### Task goal:
Copy out exactly the lines from the first line of the material below through the line containing "left hip: (180, 294)", and nothing beyond them.

### Input data:
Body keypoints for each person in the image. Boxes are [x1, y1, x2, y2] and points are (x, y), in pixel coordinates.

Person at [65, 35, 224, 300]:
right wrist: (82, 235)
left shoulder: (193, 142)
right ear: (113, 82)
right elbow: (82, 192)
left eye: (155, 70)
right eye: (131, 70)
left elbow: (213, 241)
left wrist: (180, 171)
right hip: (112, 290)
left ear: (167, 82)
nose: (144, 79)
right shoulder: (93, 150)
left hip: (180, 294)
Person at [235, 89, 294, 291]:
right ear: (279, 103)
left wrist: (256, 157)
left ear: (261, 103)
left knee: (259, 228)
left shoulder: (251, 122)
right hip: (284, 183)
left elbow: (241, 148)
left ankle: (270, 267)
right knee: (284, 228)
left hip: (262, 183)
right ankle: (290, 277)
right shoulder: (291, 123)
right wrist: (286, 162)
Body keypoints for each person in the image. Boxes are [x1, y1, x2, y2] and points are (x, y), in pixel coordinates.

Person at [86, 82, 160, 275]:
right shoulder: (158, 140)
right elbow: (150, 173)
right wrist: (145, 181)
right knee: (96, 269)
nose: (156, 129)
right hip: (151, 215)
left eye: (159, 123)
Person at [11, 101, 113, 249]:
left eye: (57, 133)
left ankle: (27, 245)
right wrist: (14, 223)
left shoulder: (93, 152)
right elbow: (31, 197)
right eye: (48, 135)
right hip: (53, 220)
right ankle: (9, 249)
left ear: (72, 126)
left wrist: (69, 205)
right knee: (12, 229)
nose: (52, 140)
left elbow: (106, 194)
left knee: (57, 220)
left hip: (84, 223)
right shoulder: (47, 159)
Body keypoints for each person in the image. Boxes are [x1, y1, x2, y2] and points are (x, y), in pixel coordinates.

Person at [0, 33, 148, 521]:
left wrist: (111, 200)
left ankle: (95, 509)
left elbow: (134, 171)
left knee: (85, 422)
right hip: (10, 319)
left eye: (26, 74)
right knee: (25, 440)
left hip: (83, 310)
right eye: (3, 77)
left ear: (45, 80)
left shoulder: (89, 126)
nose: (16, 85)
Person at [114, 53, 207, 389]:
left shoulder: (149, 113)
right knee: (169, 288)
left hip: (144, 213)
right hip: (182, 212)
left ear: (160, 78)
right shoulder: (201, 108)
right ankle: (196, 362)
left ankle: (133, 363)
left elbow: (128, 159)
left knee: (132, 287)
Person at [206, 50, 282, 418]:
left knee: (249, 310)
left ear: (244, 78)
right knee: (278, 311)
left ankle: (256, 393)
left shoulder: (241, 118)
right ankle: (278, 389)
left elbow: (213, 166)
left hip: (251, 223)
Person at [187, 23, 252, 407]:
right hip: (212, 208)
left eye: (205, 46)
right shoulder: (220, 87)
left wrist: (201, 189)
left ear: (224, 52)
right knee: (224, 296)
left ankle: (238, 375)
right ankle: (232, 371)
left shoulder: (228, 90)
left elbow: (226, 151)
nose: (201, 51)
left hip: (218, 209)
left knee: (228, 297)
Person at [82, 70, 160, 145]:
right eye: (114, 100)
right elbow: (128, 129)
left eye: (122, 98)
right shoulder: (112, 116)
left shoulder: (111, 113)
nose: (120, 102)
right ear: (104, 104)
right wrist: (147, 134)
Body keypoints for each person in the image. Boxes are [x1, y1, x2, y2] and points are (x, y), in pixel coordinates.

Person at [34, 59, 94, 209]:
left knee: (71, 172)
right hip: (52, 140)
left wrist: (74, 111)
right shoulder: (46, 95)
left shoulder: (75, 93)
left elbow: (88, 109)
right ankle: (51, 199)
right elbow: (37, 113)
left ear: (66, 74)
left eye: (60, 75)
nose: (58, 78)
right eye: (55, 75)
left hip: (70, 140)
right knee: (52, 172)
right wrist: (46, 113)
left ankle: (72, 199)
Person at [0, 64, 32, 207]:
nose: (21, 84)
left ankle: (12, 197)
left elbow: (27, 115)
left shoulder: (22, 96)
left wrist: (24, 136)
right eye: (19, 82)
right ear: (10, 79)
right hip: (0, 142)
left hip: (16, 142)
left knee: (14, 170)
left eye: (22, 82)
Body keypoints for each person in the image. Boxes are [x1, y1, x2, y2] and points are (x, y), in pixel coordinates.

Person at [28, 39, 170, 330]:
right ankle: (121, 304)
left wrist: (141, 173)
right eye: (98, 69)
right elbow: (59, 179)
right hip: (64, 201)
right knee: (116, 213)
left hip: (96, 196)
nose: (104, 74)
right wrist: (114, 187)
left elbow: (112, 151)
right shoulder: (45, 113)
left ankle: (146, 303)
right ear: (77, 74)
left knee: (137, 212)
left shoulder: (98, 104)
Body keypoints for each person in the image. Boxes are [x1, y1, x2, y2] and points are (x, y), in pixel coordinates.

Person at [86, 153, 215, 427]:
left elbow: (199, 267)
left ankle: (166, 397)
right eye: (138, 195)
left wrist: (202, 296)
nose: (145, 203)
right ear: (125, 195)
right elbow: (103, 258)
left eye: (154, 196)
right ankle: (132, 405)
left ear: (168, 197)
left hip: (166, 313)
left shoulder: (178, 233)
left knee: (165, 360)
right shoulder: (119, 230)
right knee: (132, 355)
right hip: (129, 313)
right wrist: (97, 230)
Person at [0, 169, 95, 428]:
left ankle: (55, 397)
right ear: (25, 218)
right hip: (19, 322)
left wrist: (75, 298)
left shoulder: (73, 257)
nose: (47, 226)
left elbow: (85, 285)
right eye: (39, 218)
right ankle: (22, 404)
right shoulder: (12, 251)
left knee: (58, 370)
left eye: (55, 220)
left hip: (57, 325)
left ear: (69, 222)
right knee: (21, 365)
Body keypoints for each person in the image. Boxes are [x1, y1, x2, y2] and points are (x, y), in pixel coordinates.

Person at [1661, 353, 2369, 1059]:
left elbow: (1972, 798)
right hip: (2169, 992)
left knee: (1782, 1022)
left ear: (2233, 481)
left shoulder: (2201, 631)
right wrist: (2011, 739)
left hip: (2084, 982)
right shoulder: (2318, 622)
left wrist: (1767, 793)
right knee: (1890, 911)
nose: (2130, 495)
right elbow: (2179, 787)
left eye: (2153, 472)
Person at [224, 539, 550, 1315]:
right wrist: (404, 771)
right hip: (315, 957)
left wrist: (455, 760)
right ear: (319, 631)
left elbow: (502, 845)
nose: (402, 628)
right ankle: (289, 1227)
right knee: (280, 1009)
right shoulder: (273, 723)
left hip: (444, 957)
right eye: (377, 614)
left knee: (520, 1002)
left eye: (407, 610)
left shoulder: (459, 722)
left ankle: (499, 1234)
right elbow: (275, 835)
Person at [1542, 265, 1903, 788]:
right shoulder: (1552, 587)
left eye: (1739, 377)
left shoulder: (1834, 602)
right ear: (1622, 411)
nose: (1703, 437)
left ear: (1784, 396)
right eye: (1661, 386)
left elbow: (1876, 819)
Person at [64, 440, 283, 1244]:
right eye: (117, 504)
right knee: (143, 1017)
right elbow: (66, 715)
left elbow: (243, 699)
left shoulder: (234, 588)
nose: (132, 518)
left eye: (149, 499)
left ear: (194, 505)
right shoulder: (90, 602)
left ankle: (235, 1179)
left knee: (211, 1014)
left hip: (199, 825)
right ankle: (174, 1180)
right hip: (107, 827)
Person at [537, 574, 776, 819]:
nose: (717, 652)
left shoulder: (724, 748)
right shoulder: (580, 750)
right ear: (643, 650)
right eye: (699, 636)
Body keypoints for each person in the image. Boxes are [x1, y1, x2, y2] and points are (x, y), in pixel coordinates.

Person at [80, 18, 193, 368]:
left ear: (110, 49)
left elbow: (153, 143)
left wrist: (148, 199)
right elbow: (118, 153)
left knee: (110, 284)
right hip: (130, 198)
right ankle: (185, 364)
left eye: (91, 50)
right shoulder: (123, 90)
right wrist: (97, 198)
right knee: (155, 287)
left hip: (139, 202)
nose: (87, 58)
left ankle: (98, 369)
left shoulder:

### Solution to this problem:
Body keypoints for each person in the image. Boxes are [x1, y1, x2, y2] and points are (x, y), in pixel coordinates.

Person at [65, 35, 224, 300]:
right wrist: (82, 235)
left shoulder: (193, 142)
right ear: (113, 82)
right elbow: (82, 192)
left eye: (155, 70)
right eye: (131, 70)
left elbow: (213, 241)
left wrist: (180, 171)
right hip: (112, 290)
left ear: (167, 82)
nose: (144, 79)
right shoulder: (93, 150)
left hip: (180, 294)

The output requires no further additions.